El diario plural del Zulia

El país vacío, por Luis Vicente León

Habíamos dicho que en el 2016 extrañaríamos el 2015, pero no me imaginaba que fuera tan pronto. La situación del país es dramática y lo más angustiante es que el gobierno responde con catorce motores sin luz y en dirección contraria.

El Presidente ha dicho que no se preocupen por los dólares, porque dólares no hay. Sólo le faltó recordar que luego de la destrucción de la capacidad productiva que el modelo de control e intervención generó, sin dólares tampoco hay medicinas, ni leche, ni azúcar, ni aceite, ni harina, ni materias primas, ni maquinarias, ni repuestos, ni Internet, ni roaming, ni embalses, ni plantas de electricidad y de todo eso, compañero, si que nos vamos a preocupar.

Lo que no ha dicho tampoco el gobierno es que la inflación en el 2016 supera con creces la del año anterior, que la producción va en caída libre, que la escasez en la ciudad de Caracas es record histórico y motivo de una película de Oscar, dentro de unos años cuando todo esto no sea más que una pesadilla del pasado y la gente no entienda como pudimos llegar aquí.

No es necesario tener los datos oficiales del BCV para dimensionar la crisis. La crisis no ocurre en un reporte frío, usualmente endulzado y lleno de justificaciones “creativas” y culpables imaginarios.

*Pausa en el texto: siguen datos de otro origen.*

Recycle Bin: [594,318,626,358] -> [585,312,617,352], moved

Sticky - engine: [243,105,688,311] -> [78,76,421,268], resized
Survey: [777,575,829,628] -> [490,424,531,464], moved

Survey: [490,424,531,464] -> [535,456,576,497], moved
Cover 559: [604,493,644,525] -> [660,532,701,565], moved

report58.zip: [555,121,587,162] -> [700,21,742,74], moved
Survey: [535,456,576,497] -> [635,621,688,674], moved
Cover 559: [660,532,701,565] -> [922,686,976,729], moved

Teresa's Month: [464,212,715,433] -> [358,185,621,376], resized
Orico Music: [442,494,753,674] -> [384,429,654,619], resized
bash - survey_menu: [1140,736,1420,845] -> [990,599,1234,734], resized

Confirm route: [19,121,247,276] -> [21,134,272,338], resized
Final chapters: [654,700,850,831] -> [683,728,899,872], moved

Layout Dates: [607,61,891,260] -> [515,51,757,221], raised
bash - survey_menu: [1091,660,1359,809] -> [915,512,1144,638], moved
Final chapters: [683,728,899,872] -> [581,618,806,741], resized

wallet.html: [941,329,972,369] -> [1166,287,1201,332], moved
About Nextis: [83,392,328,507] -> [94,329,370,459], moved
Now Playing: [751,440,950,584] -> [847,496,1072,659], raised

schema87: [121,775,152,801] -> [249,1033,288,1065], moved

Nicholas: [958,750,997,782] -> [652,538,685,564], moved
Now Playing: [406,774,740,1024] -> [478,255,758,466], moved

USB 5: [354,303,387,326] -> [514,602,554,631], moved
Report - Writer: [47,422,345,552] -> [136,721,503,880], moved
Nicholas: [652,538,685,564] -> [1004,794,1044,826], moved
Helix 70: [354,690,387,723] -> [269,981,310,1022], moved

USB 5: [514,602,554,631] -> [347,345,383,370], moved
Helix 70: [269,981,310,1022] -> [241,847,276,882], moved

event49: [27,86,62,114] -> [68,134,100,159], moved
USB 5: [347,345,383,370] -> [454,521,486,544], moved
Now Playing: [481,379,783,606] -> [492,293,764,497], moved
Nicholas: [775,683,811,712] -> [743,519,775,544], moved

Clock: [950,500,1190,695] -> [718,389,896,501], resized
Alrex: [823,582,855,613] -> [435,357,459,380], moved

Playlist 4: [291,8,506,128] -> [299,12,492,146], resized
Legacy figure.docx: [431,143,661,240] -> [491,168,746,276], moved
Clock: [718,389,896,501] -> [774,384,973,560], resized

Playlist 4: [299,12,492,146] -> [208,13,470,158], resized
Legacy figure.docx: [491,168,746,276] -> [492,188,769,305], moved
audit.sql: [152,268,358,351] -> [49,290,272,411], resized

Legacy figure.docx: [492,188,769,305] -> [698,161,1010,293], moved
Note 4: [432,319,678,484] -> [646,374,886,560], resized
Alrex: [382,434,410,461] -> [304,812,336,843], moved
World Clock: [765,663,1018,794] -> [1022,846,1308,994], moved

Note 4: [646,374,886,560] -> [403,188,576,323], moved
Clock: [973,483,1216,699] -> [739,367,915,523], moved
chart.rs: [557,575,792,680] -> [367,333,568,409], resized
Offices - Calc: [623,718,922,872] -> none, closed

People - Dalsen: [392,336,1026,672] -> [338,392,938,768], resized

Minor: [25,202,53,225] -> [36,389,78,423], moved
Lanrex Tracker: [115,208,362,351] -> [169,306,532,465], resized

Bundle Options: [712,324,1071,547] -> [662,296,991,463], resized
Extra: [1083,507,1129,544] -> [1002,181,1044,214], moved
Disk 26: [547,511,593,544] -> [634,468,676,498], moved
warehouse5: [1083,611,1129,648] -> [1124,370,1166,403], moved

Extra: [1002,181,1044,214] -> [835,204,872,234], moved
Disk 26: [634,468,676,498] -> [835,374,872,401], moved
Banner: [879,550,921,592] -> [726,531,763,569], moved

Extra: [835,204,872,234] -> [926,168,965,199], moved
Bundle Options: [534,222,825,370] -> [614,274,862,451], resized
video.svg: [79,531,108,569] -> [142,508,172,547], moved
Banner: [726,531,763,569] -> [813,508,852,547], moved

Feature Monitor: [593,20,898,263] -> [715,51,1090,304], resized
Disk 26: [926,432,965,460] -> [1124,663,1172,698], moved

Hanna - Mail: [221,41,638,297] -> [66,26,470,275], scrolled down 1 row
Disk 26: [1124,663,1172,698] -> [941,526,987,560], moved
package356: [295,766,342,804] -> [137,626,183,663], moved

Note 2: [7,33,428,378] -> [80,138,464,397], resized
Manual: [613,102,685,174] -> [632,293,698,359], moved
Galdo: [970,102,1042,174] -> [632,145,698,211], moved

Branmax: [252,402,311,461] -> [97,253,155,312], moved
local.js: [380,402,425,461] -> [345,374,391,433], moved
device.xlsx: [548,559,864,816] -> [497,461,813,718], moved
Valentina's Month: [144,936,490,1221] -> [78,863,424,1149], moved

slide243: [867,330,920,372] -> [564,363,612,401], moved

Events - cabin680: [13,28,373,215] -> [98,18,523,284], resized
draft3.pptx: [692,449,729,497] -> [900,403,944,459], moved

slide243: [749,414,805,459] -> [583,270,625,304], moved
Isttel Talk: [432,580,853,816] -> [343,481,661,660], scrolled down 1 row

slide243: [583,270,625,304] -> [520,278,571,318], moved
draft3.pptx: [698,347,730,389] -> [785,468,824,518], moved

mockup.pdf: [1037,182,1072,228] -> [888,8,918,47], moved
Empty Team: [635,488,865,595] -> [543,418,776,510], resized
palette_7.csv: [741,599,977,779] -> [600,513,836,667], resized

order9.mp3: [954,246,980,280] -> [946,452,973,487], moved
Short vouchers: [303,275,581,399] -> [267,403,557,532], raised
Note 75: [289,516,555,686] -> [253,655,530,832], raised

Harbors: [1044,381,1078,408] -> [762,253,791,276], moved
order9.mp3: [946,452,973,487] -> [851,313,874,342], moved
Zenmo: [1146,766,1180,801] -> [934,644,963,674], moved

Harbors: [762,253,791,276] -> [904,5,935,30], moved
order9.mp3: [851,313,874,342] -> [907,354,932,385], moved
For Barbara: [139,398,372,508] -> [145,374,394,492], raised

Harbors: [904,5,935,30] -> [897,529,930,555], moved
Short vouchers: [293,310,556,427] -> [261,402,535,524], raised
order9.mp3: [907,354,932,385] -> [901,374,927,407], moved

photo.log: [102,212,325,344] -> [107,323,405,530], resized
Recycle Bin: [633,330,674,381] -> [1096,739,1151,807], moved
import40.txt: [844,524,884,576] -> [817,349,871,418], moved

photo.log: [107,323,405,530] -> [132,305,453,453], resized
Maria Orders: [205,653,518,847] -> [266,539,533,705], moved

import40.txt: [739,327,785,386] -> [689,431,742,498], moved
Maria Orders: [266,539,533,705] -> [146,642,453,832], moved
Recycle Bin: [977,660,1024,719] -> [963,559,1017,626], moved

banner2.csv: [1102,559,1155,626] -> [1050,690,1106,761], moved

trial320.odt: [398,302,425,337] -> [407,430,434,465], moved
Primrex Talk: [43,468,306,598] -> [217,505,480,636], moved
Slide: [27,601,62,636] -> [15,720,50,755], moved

Pasa en la vida cotidiana. Entra en la casa, el apartamento y el ranchito de la gente de verdad verdad.

Es Karina, la que tiene que escaparse del trabajo, el día que la cédula le permite comprar productos regulados, haciendo una cola gigante para buscar leche para su bebé, sabiendo por cierto que se tendrá que brincar después la etapa de las compotas porque las plantas que las han hecho toda la vida (y con las que hemos sido criados todos los venezolanos) ya no las produce más porque le deben a cada santo una vela y el gobierno no paga. No hablemos de que la misma Karina tiene que hacer magia para buscar pastillas que le permitan evitar que venga otro bebé, sin leche y sin Nenerina.

Es Yasmina, que tiene que enfrentar la vida, difícil y roída, en un barrio donde lo que único que no falta son los malandros que la amenazan a ella y a sus hijos cuando suben a diario las escaleras infinitas que separan la ciudad del infierno en el que se ha convertido su realidad.

Es Luz Marina, que no tiene luz, ni agua y a veces siente que tampoco vida.

Es Ana, que para conseguir harina, café y papel tualé, paga veinte veces el precio regulado a un rebachaquero, que no hace cola, sino que le compra al bachaquero primario y le cobra una comisión por llevárselo a su casa y ahorrarle los riesgos de acercarse a las zonas rojas de mercado negro, arriesgándose a ser atracada o secuestrada o perder su carro en el intento.

Es José que ya no sabe que hacer porque su sueldo se pulveriza frente a una inflación galopante, que él no lee sino vive cuando su mujer o él van al abasto y lo que hace una semana le costaba 100
hoy le cuesta 150 y mañana 200 y pasado 300, mientras su patrono a duras penas le aumenta el sueldo, por cierto, sin que el negocio le dé, porque hace rato que no puede producir… y José lo ve.

Es Agustín, el pobre Agustín, que ha dado más vueltas por Porlamar que la tierra alrededor del sol, buscando en cada farmacia un antibiótico urgente para María, que está varada en un hospital donde no hay nada y el médico le advirtió que sin esa medicina...

Es Lucía, que ha llorado todo el día porque bajó a Maiquetía y despidió a su último tesoro, con sus dos tesoritos, con los que se completa todos… y se queda vacía.

Y soy yo, Luis Vicente, que hago un esfuerzo gigante por convencerme,
día a día, que mi esposa no tiene razón.